Les archéologues Llewellyn Lemont Loud and Mark Raymond Harrington                                                    Crédit photo : © University of California - Photomontage :  © V. Proust  (Cherchez l'erreur)
Les archéologues Llewellyn Lemont Loud and Mark Raymond Harrington Crédit photo : © University of California - Photomontage : © V. Proust (Cherchez l'erreur)

«Dans le fond de la fosse, plusieurs grosses pierres avaient été abandonnées là, comme souvent pour dégager le chemin. Après avoir retiré la couche de natte et de vannerie, on a constaté que dessous un autre fond était dissimulé. On y trouva un tapis compressé formant un paquet volumineux, dans lequel était enveloppée une collection de onze leurres de canards, faits de roseaux, la plupart en plumes, peints et remarquablement conservés».


Préface de l'éditeur de "Lovelock cave by Llewellyn L. Loud and M. R. Harrington"



© Photo Daphne Palomar
© Photo Daphne Palomar

LES FOUILLES


C'est une histoire extraordinaire que tout passionné d'archéologie rêverait de vivre dans sa carrière. Alors remontons le temps, pour découvrir les plus anciens appelants, ceux réalisés par des amérindiens de la tribu des Païutes, il y a de cela plus de 2300 ans.


Il était une fois dans l'ouest de l'actuel état du Névada, au nord-est de Reno, une grotte nommée Lovelock cave, premier site majeur excavé, située sur une pente orientée à l’ouest des monts Humboldt. Occupée à l’origine par des indiens (3 à 4000 ans avant notre ère), elle est devenue un repère de chauves-souris pendant des millénaires.
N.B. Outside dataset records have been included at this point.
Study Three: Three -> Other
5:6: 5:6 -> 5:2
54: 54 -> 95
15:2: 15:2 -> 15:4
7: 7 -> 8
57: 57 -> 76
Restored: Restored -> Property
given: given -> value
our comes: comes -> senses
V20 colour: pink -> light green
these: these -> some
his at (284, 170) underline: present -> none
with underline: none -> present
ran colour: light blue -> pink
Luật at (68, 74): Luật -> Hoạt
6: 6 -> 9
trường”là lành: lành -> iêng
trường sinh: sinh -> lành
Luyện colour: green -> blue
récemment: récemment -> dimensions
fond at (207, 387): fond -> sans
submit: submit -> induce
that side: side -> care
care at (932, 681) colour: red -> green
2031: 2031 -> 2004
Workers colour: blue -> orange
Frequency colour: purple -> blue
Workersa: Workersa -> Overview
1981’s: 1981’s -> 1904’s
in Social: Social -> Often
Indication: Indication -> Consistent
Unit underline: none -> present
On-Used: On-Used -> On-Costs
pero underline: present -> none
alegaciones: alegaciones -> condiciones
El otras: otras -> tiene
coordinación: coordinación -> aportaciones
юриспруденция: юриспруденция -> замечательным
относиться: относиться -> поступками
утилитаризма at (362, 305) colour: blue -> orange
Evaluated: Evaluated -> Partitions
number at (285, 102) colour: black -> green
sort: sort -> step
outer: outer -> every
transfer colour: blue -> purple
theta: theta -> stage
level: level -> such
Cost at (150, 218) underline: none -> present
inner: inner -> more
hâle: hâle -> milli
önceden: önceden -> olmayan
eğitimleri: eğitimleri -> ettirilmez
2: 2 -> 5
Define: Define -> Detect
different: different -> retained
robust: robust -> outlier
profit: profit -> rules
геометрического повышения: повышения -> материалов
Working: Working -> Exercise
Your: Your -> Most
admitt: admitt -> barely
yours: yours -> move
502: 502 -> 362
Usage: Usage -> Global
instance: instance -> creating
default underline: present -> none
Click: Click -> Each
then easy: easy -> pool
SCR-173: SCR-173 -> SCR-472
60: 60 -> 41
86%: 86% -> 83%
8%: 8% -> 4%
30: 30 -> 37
Ce site archéologique exceptionnel fut découvert la première fois par des récupérateurs de guano, et foulé sans précautions pour y extraire le précieux engrais, ainsi beaucoup d’artéfacts furent détruits.



Le site de Lovelock cave aujourd'hui - Photo DR
Le site de Lovelock cave aujourd'hui - Photo DR

En 1912, l'Université de Californie Berkeley apprend l’existence de Lovelock cave et missionne Llewellyn Lemont Loud (1879-1946) sur place. Loud y découvre un trésor culturel incroyable et récupère quelque 10 000 artefacts amérindiens. En 1924, de nouvelles fouilles sont réalisées (Loud et Harrington en 1929) et des milliers d’autres spécimens sont récupérés. Les fouilles reprendront sur le site à la fin des années 60 .

La collection de la grotte de Lovelock cave comprenait plusieurs milliers d’artefacts extrêmement fragiles (vannerie, natte, objets en peau, en bois, cordes…), onze leurres de canards en joncs, dont certains confectionnés avec des plumes de vrais canards, et également des objets en os, en pierre, des coquilles. Une grande partie de ces objets étaient stockés et cachés pour une utilisation future. Plus d’une quarantaine de ces caches ont été découvertes, et chacune semblait avoir une fonction particulière, comme celle qui était remplie de poissons séchés ou celle contenant le panier rempli d'appelants.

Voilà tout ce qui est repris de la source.